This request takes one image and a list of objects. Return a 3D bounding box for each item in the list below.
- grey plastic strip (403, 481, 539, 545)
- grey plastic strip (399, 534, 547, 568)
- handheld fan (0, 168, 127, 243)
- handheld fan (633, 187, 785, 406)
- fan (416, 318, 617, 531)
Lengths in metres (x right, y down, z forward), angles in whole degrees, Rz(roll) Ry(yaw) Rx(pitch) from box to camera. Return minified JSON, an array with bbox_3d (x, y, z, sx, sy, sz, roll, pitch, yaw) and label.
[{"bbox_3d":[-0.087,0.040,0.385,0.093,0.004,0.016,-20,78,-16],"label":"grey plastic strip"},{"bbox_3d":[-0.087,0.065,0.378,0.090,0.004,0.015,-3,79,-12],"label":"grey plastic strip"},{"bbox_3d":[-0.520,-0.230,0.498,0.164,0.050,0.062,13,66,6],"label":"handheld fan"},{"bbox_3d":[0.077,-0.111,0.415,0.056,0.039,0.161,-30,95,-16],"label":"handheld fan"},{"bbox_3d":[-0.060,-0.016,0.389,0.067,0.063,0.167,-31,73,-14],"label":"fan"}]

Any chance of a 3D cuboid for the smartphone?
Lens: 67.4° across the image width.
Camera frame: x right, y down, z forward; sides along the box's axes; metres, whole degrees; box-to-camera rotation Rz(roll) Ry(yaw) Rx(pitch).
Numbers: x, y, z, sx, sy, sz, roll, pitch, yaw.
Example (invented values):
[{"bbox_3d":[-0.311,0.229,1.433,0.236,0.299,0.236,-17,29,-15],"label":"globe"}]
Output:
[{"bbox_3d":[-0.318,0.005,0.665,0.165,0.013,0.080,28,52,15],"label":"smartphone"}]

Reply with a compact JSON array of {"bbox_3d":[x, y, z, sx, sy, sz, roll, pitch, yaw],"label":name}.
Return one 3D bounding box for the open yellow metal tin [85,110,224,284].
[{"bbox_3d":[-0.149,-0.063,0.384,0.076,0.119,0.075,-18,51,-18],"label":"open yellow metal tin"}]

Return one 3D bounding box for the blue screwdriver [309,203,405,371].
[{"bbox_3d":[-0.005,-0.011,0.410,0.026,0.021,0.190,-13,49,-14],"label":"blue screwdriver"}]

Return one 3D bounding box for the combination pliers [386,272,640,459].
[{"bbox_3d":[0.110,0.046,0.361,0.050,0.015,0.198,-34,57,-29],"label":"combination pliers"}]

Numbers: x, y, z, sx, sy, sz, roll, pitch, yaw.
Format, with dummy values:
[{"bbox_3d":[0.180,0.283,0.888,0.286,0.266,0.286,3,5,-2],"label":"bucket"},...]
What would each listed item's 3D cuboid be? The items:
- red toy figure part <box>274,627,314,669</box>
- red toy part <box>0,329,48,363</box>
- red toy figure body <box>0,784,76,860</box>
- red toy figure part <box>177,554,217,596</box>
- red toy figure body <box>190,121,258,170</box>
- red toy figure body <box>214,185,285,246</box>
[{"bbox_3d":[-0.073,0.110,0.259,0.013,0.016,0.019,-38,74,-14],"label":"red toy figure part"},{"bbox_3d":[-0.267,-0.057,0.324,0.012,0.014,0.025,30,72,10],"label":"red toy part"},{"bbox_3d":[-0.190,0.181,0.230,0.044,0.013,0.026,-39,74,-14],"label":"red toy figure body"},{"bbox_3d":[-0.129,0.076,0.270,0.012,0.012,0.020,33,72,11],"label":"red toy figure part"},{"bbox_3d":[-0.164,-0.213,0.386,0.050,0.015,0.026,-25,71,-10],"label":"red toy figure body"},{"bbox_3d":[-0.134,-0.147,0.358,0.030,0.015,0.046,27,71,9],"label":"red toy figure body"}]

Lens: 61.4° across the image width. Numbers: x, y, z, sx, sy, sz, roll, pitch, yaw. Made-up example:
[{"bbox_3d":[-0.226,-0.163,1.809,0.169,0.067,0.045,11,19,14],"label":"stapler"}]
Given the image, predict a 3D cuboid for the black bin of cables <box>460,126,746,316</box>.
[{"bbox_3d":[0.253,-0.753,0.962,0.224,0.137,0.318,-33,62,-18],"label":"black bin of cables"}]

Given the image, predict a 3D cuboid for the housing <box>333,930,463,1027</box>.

- **WORK TASK**
When you reach the line in the material above that holds "Return one 3D bounding box for the blue", begin reproducing lines exactly, and stop after the line that holds "Format, with dummy".

- **ANSWER SPACE**
Return one 3D bounding box for the blue screwdriver [309,203,405,371].
[{"bbox_3d":[-0.005,-0.011,0.410,0.026,0.021,0.190,-13,49,-14],"label":"blue screwdriver"}]

Return one 3D bounding box for the combination pliers [386,272,640,459].
[{"bbox_3d":[0.110,0.046,0.361,0.050,0.015,0.198,-34,57,-29],"label":"combination pliers"}]

Numbers: x, y, z, sx, sy, sz, roll, pitch, yaw.
Format, with dummy values:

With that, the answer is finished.